Spring has finally sprung…but what now?
The peepers are croaking, crocuses are breaking through, the signs are here; Spring has finally arrived! We are all feeling ready for sunshine and warm weather, and so is your landscape. But just like us, plants and trees may need a little help to recover from the brutal winter temperatures and weather. Here are several ways to aid your landscape in rebooting for the growing season.
Hibernating makes hedgehogs very hungry and thirsty, same goes for your plants
One way to help your landscape kick start into spring is deep root fertilization and watering. Frozen soil, leaf drop and frigid temperatures are stressful factors that limit a plants ability to uptake vital nutrients and water.
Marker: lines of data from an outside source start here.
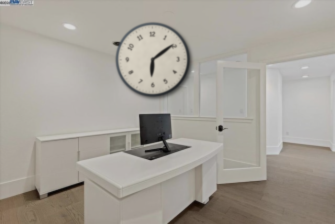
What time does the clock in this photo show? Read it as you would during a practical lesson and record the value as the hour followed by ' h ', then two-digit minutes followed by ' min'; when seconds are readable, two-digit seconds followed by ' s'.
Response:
6 h 09 min
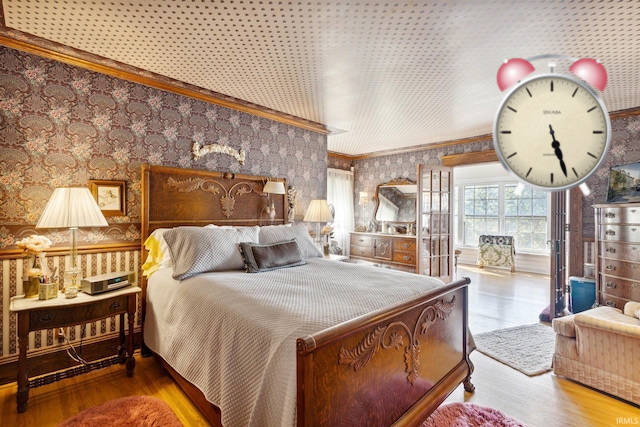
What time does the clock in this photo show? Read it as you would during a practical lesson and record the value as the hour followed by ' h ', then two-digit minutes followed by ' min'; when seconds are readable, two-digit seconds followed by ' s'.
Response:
5 h 27 min
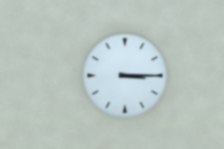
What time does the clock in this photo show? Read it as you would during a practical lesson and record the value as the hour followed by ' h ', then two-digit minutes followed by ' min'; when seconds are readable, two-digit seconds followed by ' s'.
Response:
3 h 15 min
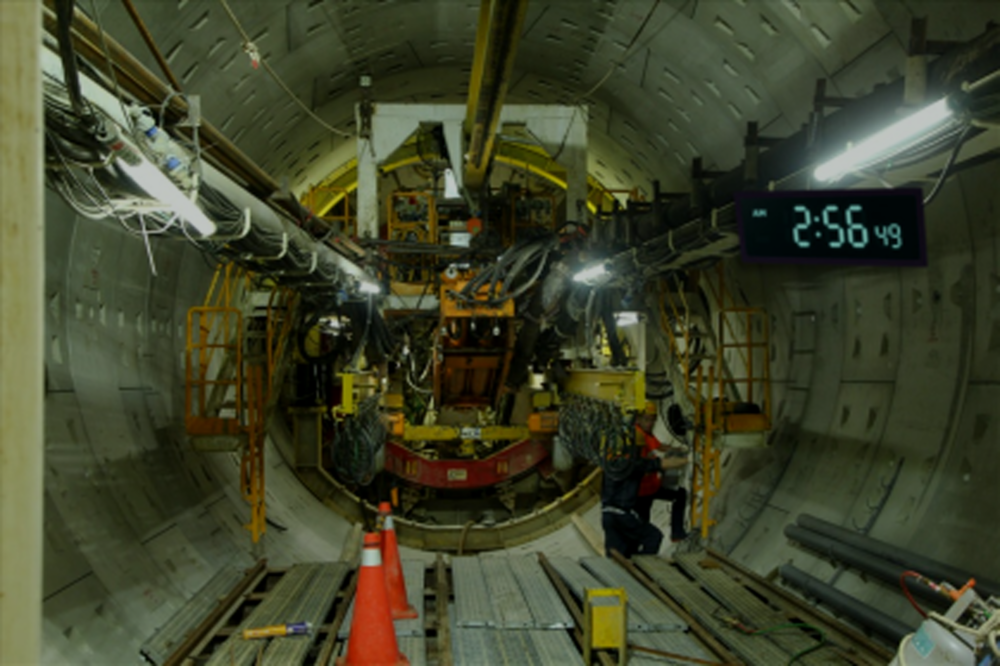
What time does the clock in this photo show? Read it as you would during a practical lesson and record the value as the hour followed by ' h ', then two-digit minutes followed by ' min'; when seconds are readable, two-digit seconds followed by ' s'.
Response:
2 h 56 min 49 s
Once temperatures are steadily warming and the spring thaw is underway plants are voraciously searching for nutrients and water to support their energy needs in order to grow and reproduce. While the unpredictable weather and changing soil conditions may not get them what they require right away, you can help by applying a deep-root, slow-release fertilizer. “Feeding” your plants during a wet or rainy day will be especially effective as they will already be in uptake mode.
Preemptive pruning paves the way for healthy leaves and landscape
Dead or dying limbs, multiple leads and excessively dense shrub growth can all lead to stressed or diseased plants. Pruning can help relieve stress and reduce unnecessary energy expenditures, while allowing for more light penetration and airflow. Removal of large dead or dying limbs can also provide significant safety improvements to your home, family and property. Ask you arborist to evaluate trees and shrubs which could benefit from pruning.
Too much mulch is wasted work
Once the snow melts you may notice some of the mulch placed in beds and around shrubs has decomposed, compacted or washed away. Adding more mulch is one of the easiest way to spruce up your landscape, but apply with caution as certain products can affect your soil chemistry and too much mulch will compact roots and lead to rot. Be careful not to mound mulch around the root flare or shrub base. So remember when it comes to mulch choose the right product and less is more.